Establish fund platform for quick launch & support fund reporting in relevant jurisdictions.
We will introduce fund structures, including Singapore Variable Capital Companies (VCC), Cayman Islands Segregated Portfolio Companies (SPC) and Hong Kong Open-Ended Fund Companies (OFC) as follows:
- A VCC has a variable capital structure that provides flexibility in the issuance and redemption of its shares. It can also pay dividends out of capital, which gives fund managers flexibility to meet dividend payment obligations.
- A VCC can be set up as a single standalone fund or an umbrella fund with two or more sub-funds, each holding a portfolio of segregated assets and liabilities. For fund managers that structure their funds as umbrella VCCs, there may be cost efficiencies from using common service providers across the umbrella and its sub-funds.
- A VCC can be used for both open-ended and closed-end fund strategies.
- Fund managers may incorporate new VCCs or re-domicile their existing overseas investment funds with comparable structures by transferring their registration to Singapore as VCCs.
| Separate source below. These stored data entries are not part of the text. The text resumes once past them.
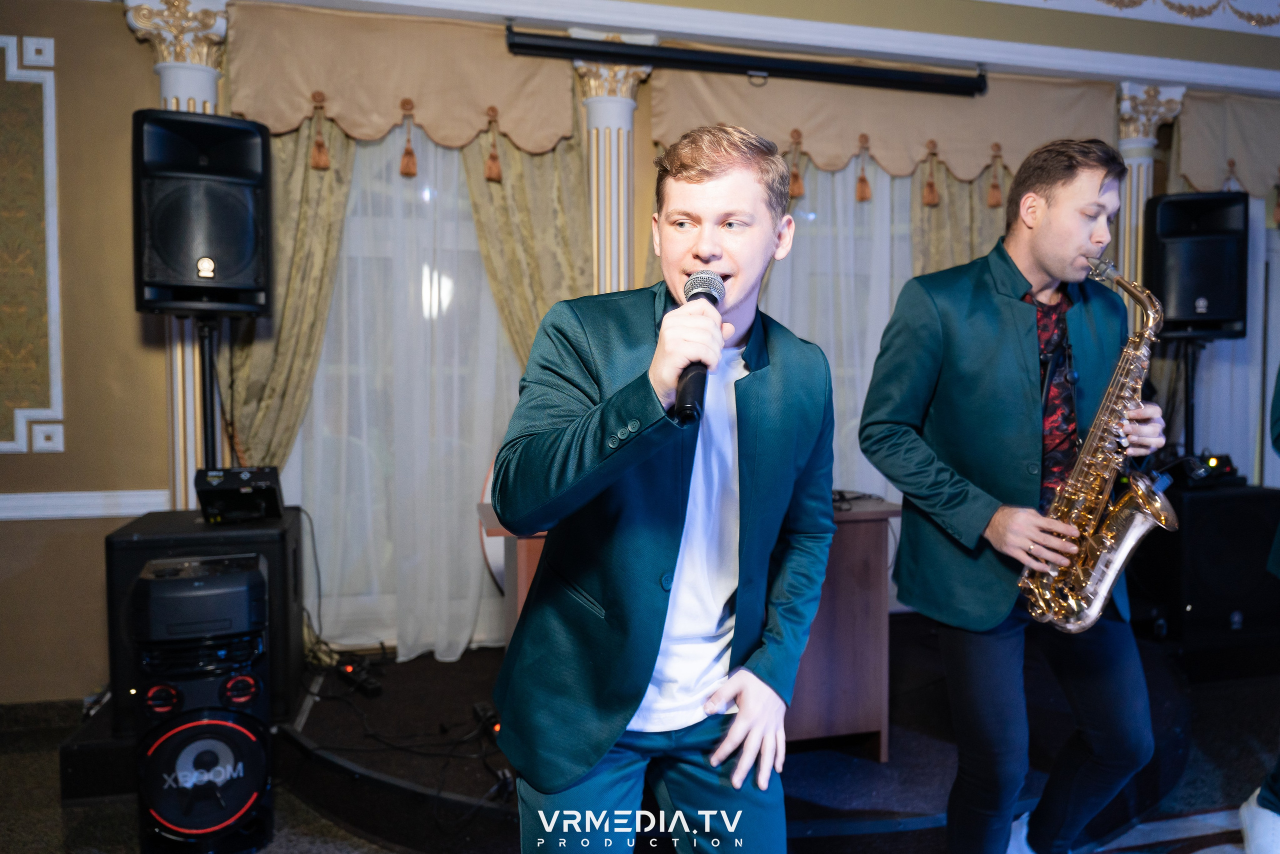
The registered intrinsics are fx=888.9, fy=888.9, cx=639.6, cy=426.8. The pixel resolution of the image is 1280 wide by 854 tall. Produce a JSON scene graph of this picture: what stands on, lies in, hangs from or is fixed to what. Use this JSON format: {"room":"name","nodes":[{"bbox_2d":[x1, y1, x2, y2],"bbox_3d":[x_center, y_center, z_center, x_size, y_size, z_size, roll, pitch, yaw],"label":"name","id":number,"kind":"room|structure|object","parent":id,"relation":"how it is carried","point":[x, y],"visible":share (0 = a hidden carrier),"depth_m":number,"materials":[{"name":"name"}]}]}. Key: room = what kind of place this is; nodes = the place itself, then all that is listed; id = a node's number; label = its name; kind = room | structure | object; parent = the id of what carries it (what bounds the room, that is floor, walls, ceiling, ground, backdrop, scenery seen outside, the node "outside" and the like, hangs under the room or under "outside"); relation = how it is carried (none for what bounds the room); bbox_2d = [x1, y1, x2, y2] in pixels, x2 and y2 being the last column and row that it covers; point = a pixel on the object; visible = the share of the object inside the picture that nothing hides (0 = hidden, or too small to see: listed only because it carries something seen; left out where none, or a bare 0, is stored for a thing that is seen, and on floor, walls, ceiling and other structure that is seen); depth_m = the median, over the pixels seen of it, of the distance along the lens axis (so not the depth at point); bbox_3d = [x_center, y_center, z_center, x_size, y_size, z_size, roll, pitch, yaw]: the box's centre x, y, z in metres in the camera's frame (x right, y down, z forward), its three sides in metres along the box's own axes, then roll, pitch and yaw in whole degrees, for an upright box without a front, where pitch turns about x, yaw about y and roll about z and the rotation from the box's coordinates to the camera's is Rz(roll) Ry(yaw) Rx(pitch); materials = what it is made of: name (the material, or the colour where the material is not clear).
{"room":"event hall","nodes":[
{"label":"event hall","id":0,"kind":"room"},
{"bbox_2d":[0,0,1278,714],"bbox_3d":[0.436,-0.527,3.841,8.770,3.112,0.248,-1,3,-14],"label":"wall","id":1,"kind":"structure","parent":0,"point":[116,31],"depth_m":3.26,"materials":[{"name":"paint"}]},
{"bbox_2d":[0,38,65,456],"bbox_3d":[-2.468,-0.621,3.060,0.924,1.475,0.037,-1,3,-14],"label":"wall panel","id":2,"kind":"structure","parent":1,"relation":"attached to","point":[53,130],"depth_m":3.14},
{"bbox_2d":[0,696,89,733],"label":"baseboard","id":3,"kind":"structure","parent":1,"relation":"attached to","point":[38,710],"depth_m":3.15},
{"bbox_2d":[0,489,168,520],"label":"chair rail","id":4,"kind":"object","parent":1,"relation":"attached to","point":[126,511],"visible":0.62,"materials":[{"name":"white paint"}]},
{"bbox_2d":[123,0,232,513],"bbox_3d":[-1.663,-0.261,3.282,0.357,2.551,0.345,-1,3,-14],"label":"column","id":5,"kind":"structure","parent":1,"relation":"attached to","point":[209,108],"depth_m":3.23,"materials":[{"name":"white paint"}]},
{"bbox_2d":[222,114,356,474],"bbox_3d":[-1.299,-0.271,3.372,0.588,2.556,0.140,-1,3,-14],"label":"curtain","id":6,"kind":"object","parent":1,"relation":"attached to","point":[319,177],"visible":0.33,"depth_m":3.36,"materials":[{"name":"fabric"}]},
{"bbox_2d":[283,123,518,661],"bbox_3d":[-0.895,-0.270,3.594,1.467,2.474,0.070,-1,3,-14],"label":"sheer curtain","id":7,"kind":"object","parent":1,"relation":"in","point":[344,274],"visible":0.38,"depth_m":3.59,"materials":[{"name":"white fabric"}]},
{"bbox_2d":[227,4,576,157],"bbox_3d":[-0.877,-1.244,3.342,1.251,0.557,0.140,-1,3,-14],"label":"valance","id":8,"kind":"object","parent":1,"relation":"attached to","point":[452,143],"visible":0.9,"depth_m":3.30,"materials":[{"name":"fabric"}]},
{"bbox_2d":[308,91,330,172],"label":"tassel","id":9,"kind":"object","parent":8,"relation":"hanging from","point":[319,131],"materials":[{"name":"orange fabric"}]},
{"bbox_2d":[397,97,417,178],"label":"tassel","id":10,"kind":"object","parent":8,"relation":"hanging from","point":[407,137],"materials":[{"name":"orange fabric"}]},
{"bbox_2d":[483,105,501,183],"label":"tassel","id":11,"kind":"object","parent":8,"relation":"hanging from","point":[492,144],"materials":[{"name":"orange fabric"}]},
{"bbox_2d":[459,114,589,363],"bbox_3d":[-0.468,-0.234,3.520,0.652,2.533,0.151,-1,3,-14],"label":"curtain","id":12,"kind":"object","parent":1,"relation":"attached to","point":[564,257],"visible":0.34,"depth_m":3.50,"materials":[{"name":"fabric"}]},
{"bbox_2d":[569,41,659,295],"bbox_3d":[-0.115,-0.365,3.613,0.392,2.313,0.380,-1,3,-14],"label":"column","id":13,"kind":"structure","parent":1,"relation":"attached to","point":[602,235],"depth_m":3.52,"materials":[{"name":"white paint"}]},
{"bbox_2d":[506,28,983,96],"bbox_3d":[0.461,-1.443,3.530,1.977,0.140,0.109,-1,3,-14],"label":"projector screen","id":14,"kind":"object","parent":1,"relation":"attached to","point":[915,78],"visible":0.99,"depth_m":3.48,"materials":[{"name":"black metal"}]},
{"bbox_2d":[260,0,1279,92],"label":"crown molding","id":15,"kind":"structure","parent":1,"relation":"attached to","point":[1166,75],"depth_m":3.60,"materials":[{"name":"white paint"}]},
{"bbox_2d":[761,152,918,509],"bbox_3d":[0.876,-0.318,3.935,1.846,2.488,0.075,-1,3,-14],"label":"sheer curtain","id":16,"kind":"object","parent":1,"relation":"attached to","point":[837,177],"visible":0.2,"depth_m":3.94,"materials":[{"name":"white fabric"}]},
{"bbox_2d":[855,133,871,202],"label":"tassel","id":17,"kind":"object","parent":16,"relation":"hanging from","point":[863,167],"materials":[{"name":"orange fabric"}]},
{"bbox_2d":[651,64,1117,186],"bbox_3d":[1.071,-1.242,3.811,2.057,0.575,0.146,-1,3,-14],"label":"valance","id":18,"kind":"object","parent":1,"relation":"attached to","point":[892,160],"visible":0.7,"depth_m":3.79,"materials":[{"name":"fabric"}]},
{"bbox_2d":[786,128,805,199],"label":"tassel","id":19,"kind":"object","parent":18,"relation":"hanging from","point":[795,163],"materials":[{"name":"orange fabric"}]},
{"bbox_2d":[909,154,1010,278],"bbox_3d":[1.523,-0.302,4.017,0.786,2.633,0.127,-1,3,-14],"label":"curtain","id":20,"kind":"object","parent":1,"relation":"attached to","point":[933,240],"visible":0.14,"depth_m":3.96,"materials":[{"name":"fabric"}]},
{"bbox_2d":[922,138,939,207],"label":"tassel","id":21,"kind":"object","parent":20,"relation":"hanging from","point":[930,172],"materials":[{"name":"orange fabric"}]},
{"bbox_2d":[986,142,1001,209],"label":"tassel","id":22,"kind":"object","parent":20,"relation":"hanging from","point":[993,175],"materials":[{"name":"orange fabric"}]},
{"bbox_2d":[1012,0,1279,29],"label":"ceiling molding","id":23,"kind":"object","parent":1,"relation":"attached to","point":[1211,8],"visible":0.95,"depth_m":3.90,"materials":[{"name":"white paint"}]},
{"bbox_2d":[1112,81,1183,331],"bbox_3d":[2.318,-0.408,4.219,0.317,2.344,0.308,-1,3,-14],"label":"column","id":24,"kind":"structure","parent":1,"relation":"attached to","point":[1133,167],"depth_m":4.12,"materials":[{"name":"white paint"}]},
{"bbox_2d":[1169,91,1279,201],"bbox_3d":[3.245,-1.314,4.388,1.534,0.567,0.152,-1,3,-14],"label":"valance","id":25,"kind":"object","parent":1,"relation":"attached to","point":[1196,170],"visible":0.79,"depth_m":4.26,"materials":[{"name":"fabric"}]},
{"bbox_2d":[1175,189,1279,480],"bbox_3d":[3.203,-0.348,4.550,1.476,2.534,0.099,-1,3,-14],"label":"sheer curtain","id":26,"kind":"object","parent":1,"relation":"attached to","point":[1223,367],"visible":0.37,"depth_m":4.50,"materials":[{"name":"white fabric"}]},
{"bbox_2d":[0,639,1279,853],"bbox_3d":[0.640,1.217,1.514,7.649,0.108,5.081,-1,3,-14],"label":"floor","id":27,"kind":"structure","parent":0,"point":[53,809],"depth_m":2.65,"materials":[{"name":"carpet"}]},
{"bbox_2d":[132,549,271,853],"bbox_3d":[-1.166,0.734,2.385,0.323,0.776,0.336,-1,3,-26],"label":"speaker","id":28,"kind":"object","parent":27,"relation":"on","point":[244,678],"visible":0.98,"depth_m":2.27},
{"bbox_2d":[483,123,837,851],"bbox_3d":[0.058,0.298,1.537,0.601,1.579,0.645,-1,3,-14],"label":"man","id":29,"kind":"object","parent":27,"relation":"on","point":[750,702],"visible":0.98,"depth_m":1.40},
{"bbox_2d":[672,272,725,423],"bbox_3d":[0.090,-0.121,1.353,0.081,0.206,0.218,-1,3,-14],"label":"microphone","id":30,"kind":"object","parent":29,"relation":"in","point":[695,294],"visible":0.77,"depth_m":1.30,"materials":[{"name":"black metal"}]},
{"bbox_2d":[283,624,1203,850],"bbox_3d":[0.388,1.003,3.298,3.515,0.161,2.415,-1,3,-14],"label":"stage platform","id":31,"kind":"object","parent":27,"relation":"on","point":[304,730],"visible":0.58,"depth_m":2.70,"materials":[{"name":"black carpet"}]},
{"bbox_2d":[104,506,308,735],"bbox_3d":[-1.419,0.619,2.962,0.526,0.616,0.514,-1,3,-14],"label":"subwoofer","id":32,"kind":"object","parent":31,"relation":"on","point":[108,543],"visible":0.52,"depth_m":2.76,"materials":[{"name":"black"}]},
{"bbox_2d":[194,313,219,475],"bbox_3d":[-1.552,0.328,3.166,0.487,1.459,0.468,-1,3,-14],"label":"speaker stand","id":33,"kind":"object","parent":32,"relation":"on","point":[211,362],"visible":0.45,"depth_m":3.14,"materials":[{"name":"black metal"}]},
{"bbox_2d":[131,111,272,315],"bbox_3d":[-1.492,-0.705,3.048,0.404,0.663,0.404,-1,3,-27],"label":"speaker","id":34,"kind":"object","parent":33,"relation":"on","point":[249,274],"visible":0.97,"depth_m":2.90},
{"bbox_2d":[194,466,284,523],"bbox_3d":[-1.342,0.221,3.006,0.255,0.165,0.291,-1,3,-14],"label":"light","id":35,"kind":"object","parent":32,"relation":"on","point":[216,488],"visible":0.99,"depth_m":2.92,"materials":[{"name":"black metal"}]},
{"bbox_2d":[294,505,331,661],"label":"cable","id":36,"kind":"object","parent":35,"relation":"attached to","point":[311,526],"visible":0.68,"depth_m":3.39,"materials":[{"name":"black plastic"}]},
{"bbox_2d":[335,655,383,697],"bbox_3d":[-0.993,0.876,3.121,0.071,0.050,0.276,-2,4,-38],"label":"power strip","id":37,"kind":"object","parent":31,"relation":"on","point":[349,670],"visible":0.84,"depth_m":3.10,"materials":[{"name":"black"}]},
{"bbox_2d":[295,652,510,803],"bbox_3d":[-0.785,0.935,2.919,0.835,0.211,0.844,-1,3,-14],"label":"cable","id":38,"kind":"object","parent":31,"relation":"on","point":[504,777],"visible":0.65,"depth_m":2.86,"materials":[{"name":"black plastic"}]},
{"bbox_2d":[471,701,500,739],"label":"strip","id":39,"kind":"object","parent":31,"relation":"on","point":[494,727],"visible":0.53,"depth_m":2.79,"materials":[{"name":"black"}]},
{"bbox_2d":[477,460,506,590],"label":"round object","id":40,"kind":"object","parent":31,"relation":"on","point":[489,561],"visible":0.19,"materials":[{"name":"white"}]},
{"bbox_2d":[476,500,898,766],"bbox_3d":[0.149,0.641,2.838,1.231,0.728,0.561,-1,3,-14],"label":"wooden desk","id":41,"kind":"object","parent":31,"relation":"on","point":[880,752],"visible":0.39,"depth_m":2.71,"materials":[{"name":"brown wood"}]},
{"bbox_2d":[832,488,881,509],"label":"cable","id":42,"kind":"object","parent":41,"relation":"on","point":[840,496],"visible":0.47,"depth_m":2.92,"materials":[{"name":"black plastic"}]},
{"bbox_2d":[1128,482,1279,645],"bbox_3d":[2.456,0.587,3.941,0.607,0.639,0.492,-1,3,-14],"label":"speaker cabinet","id":43,"kind":"object","parent":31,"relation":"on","point":[1258,518],"visible":0.77,"depth_m":3.72,"materials":[{"name":"black"}]},
{"bbox_2d":[1180,336,1201,460],"bbox_3d":[2.551,0.211,4.150,0.418,1.246,0.402,-1,3,-14],"label":"speaker stand","id":44,"kind":"object","parent":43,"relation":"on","point":[1188,406],"visible":0.53,"depth_m":4.12,"materials":[{"name":"black metal"}]},
{"bbox_2d":[1141,192,1248,338],"bbox_3d":[2.471,-0.711,4.001,0.385,0.629,0.363,1,3,13],"label":"speaker","id":45,"kind":"object","parent":44,"relation":"on","point":[1183,312],"visible":0.89,"depth_m":3.87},
{"bbox_2d":[1156,451,1241,488],"bbox_3d":[2.456,0.183,3.982,0.400,0.137,0.291,-1,3,-14],"label":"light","id":46,"kind":"object","parent":43,"relation":"on","point":[1216,466],"visible":0.71,"depth_m":3.91,"materials":[{"name":"black"}]},
{"bbox_2d":[856,139,1174,853],"bbox_3d":[0.896,0.217,2.137,0.655,1.721,0.581,-1,3,-14],"label":"man","id":47,"kind":"object","parent":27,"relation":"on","point":[1073,240],"visible":0.98,"depth_m":2.01},
{"bbox_2d":[1015,255,1174,634],"bbox_3d":[1.050,0.072,2.041,0.247,0.840,0.311,-1,3,-14],"label":"saxophone","id":48,"kind":"object","parent":47,"relation":"in","point":[1110,576],"visible":0.88,"depth_m":1.98,"materials":[{"name":"gold metal"}]},
{"bbox_2d":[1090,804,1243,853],"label":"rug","id":49,"kind":"object","parent":27,"relation":"on","point":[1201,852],"visible":0.82,"depth_m":2.42,"materials":[{"name":"carpet"}]},
{"bbox_2d":[1237,369,1279,853],"bbox_3d":[1.806,0.199,2.172,0.693,1.827,0.639,-1,3,-14],"label":"person","id":50,"kind":"object","parent":27,"relation":"on","point":[1253,814],"visible":0.97,"depth_m":2.20}
]}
- VCCs must maintain a register of shareholders, which need not be made public. However, this register must be disclosed to public authorities upon request for regulatory, supervisory and law enforcement purposes.
Cayman Islands SPC
- The Segregated Portfolio Company (SPC) is a form of exempted company.
- The Companies Law, PART XIV, provides for any exempted company, a company by way of continuation and an exempted limited duration company to re-register as a segregated portfolio company.
- This company is required to include in its name either “Segregated Portfolio Company” or “SPC”.
- An SPC allows for the segregation of the assets and liabilities of individual portfolios – Known in some parts of the world as “cells” – from the general assets of the overall company as well as from other portfolios. Each portfolio, however, is not seen as a separate legal entity.
- In addition to the annual return required for an exempted company, the segregated portfolio company is required to file a return stating all movements on its portfolio during the year.
Hong Kong OFC
- An OFC must have at least two directors, who must be
- natural persons;
- aged 18 or above; and
- not an undischarged bankrupt unless with the leave of the court
- At least one of the directors must be an independent director
- OFC Code provides guidance on independent director, who must not be a director or employee of the custodian
- Directors must delegate investment management functions to the investment manager by an investment management agreement
- An OFC must have an investment manager who is responsible for managing the scheme property of the OFC
- The investment manager:
- must be registered or licensed for Type 9 (asset management) regulated activity; and
- must be and remain fit and proper, at and after the registration of the OFC
- An OFC must have a custodian, and all the scheme property of an OFC must be entrusted to a custodian of the OFC for safe keeping
- To be eligible as a custodian of an OFC, an entity must:
- meet same requirements as to the type of entities and capital requirements as those under the Code on Unit Trusts and Mutual Funds (UT Code); or
- for a custodian of a private OFC only, be a licensed corporation or registered institution licensed or registered for Type 1 regulated activity which meets eligibility criteria under 7.1(b)(ii) of the OFC Code
- Appointment of multiple custodians is permitted
Hedge fund managers often trade with a number of brokers. The fund’s prime broker (if they have designated one) provides a consolidation service—this means the executing brokers are instructed to settle all trades with the prime broker.
Our close relationships with a range of Prime Brokers and Custodians allows us to provide different types of clients the services traditionally reserved for major institutions only. In addition to this we will provide operational support via legal, administration, compliance and regulatory advice.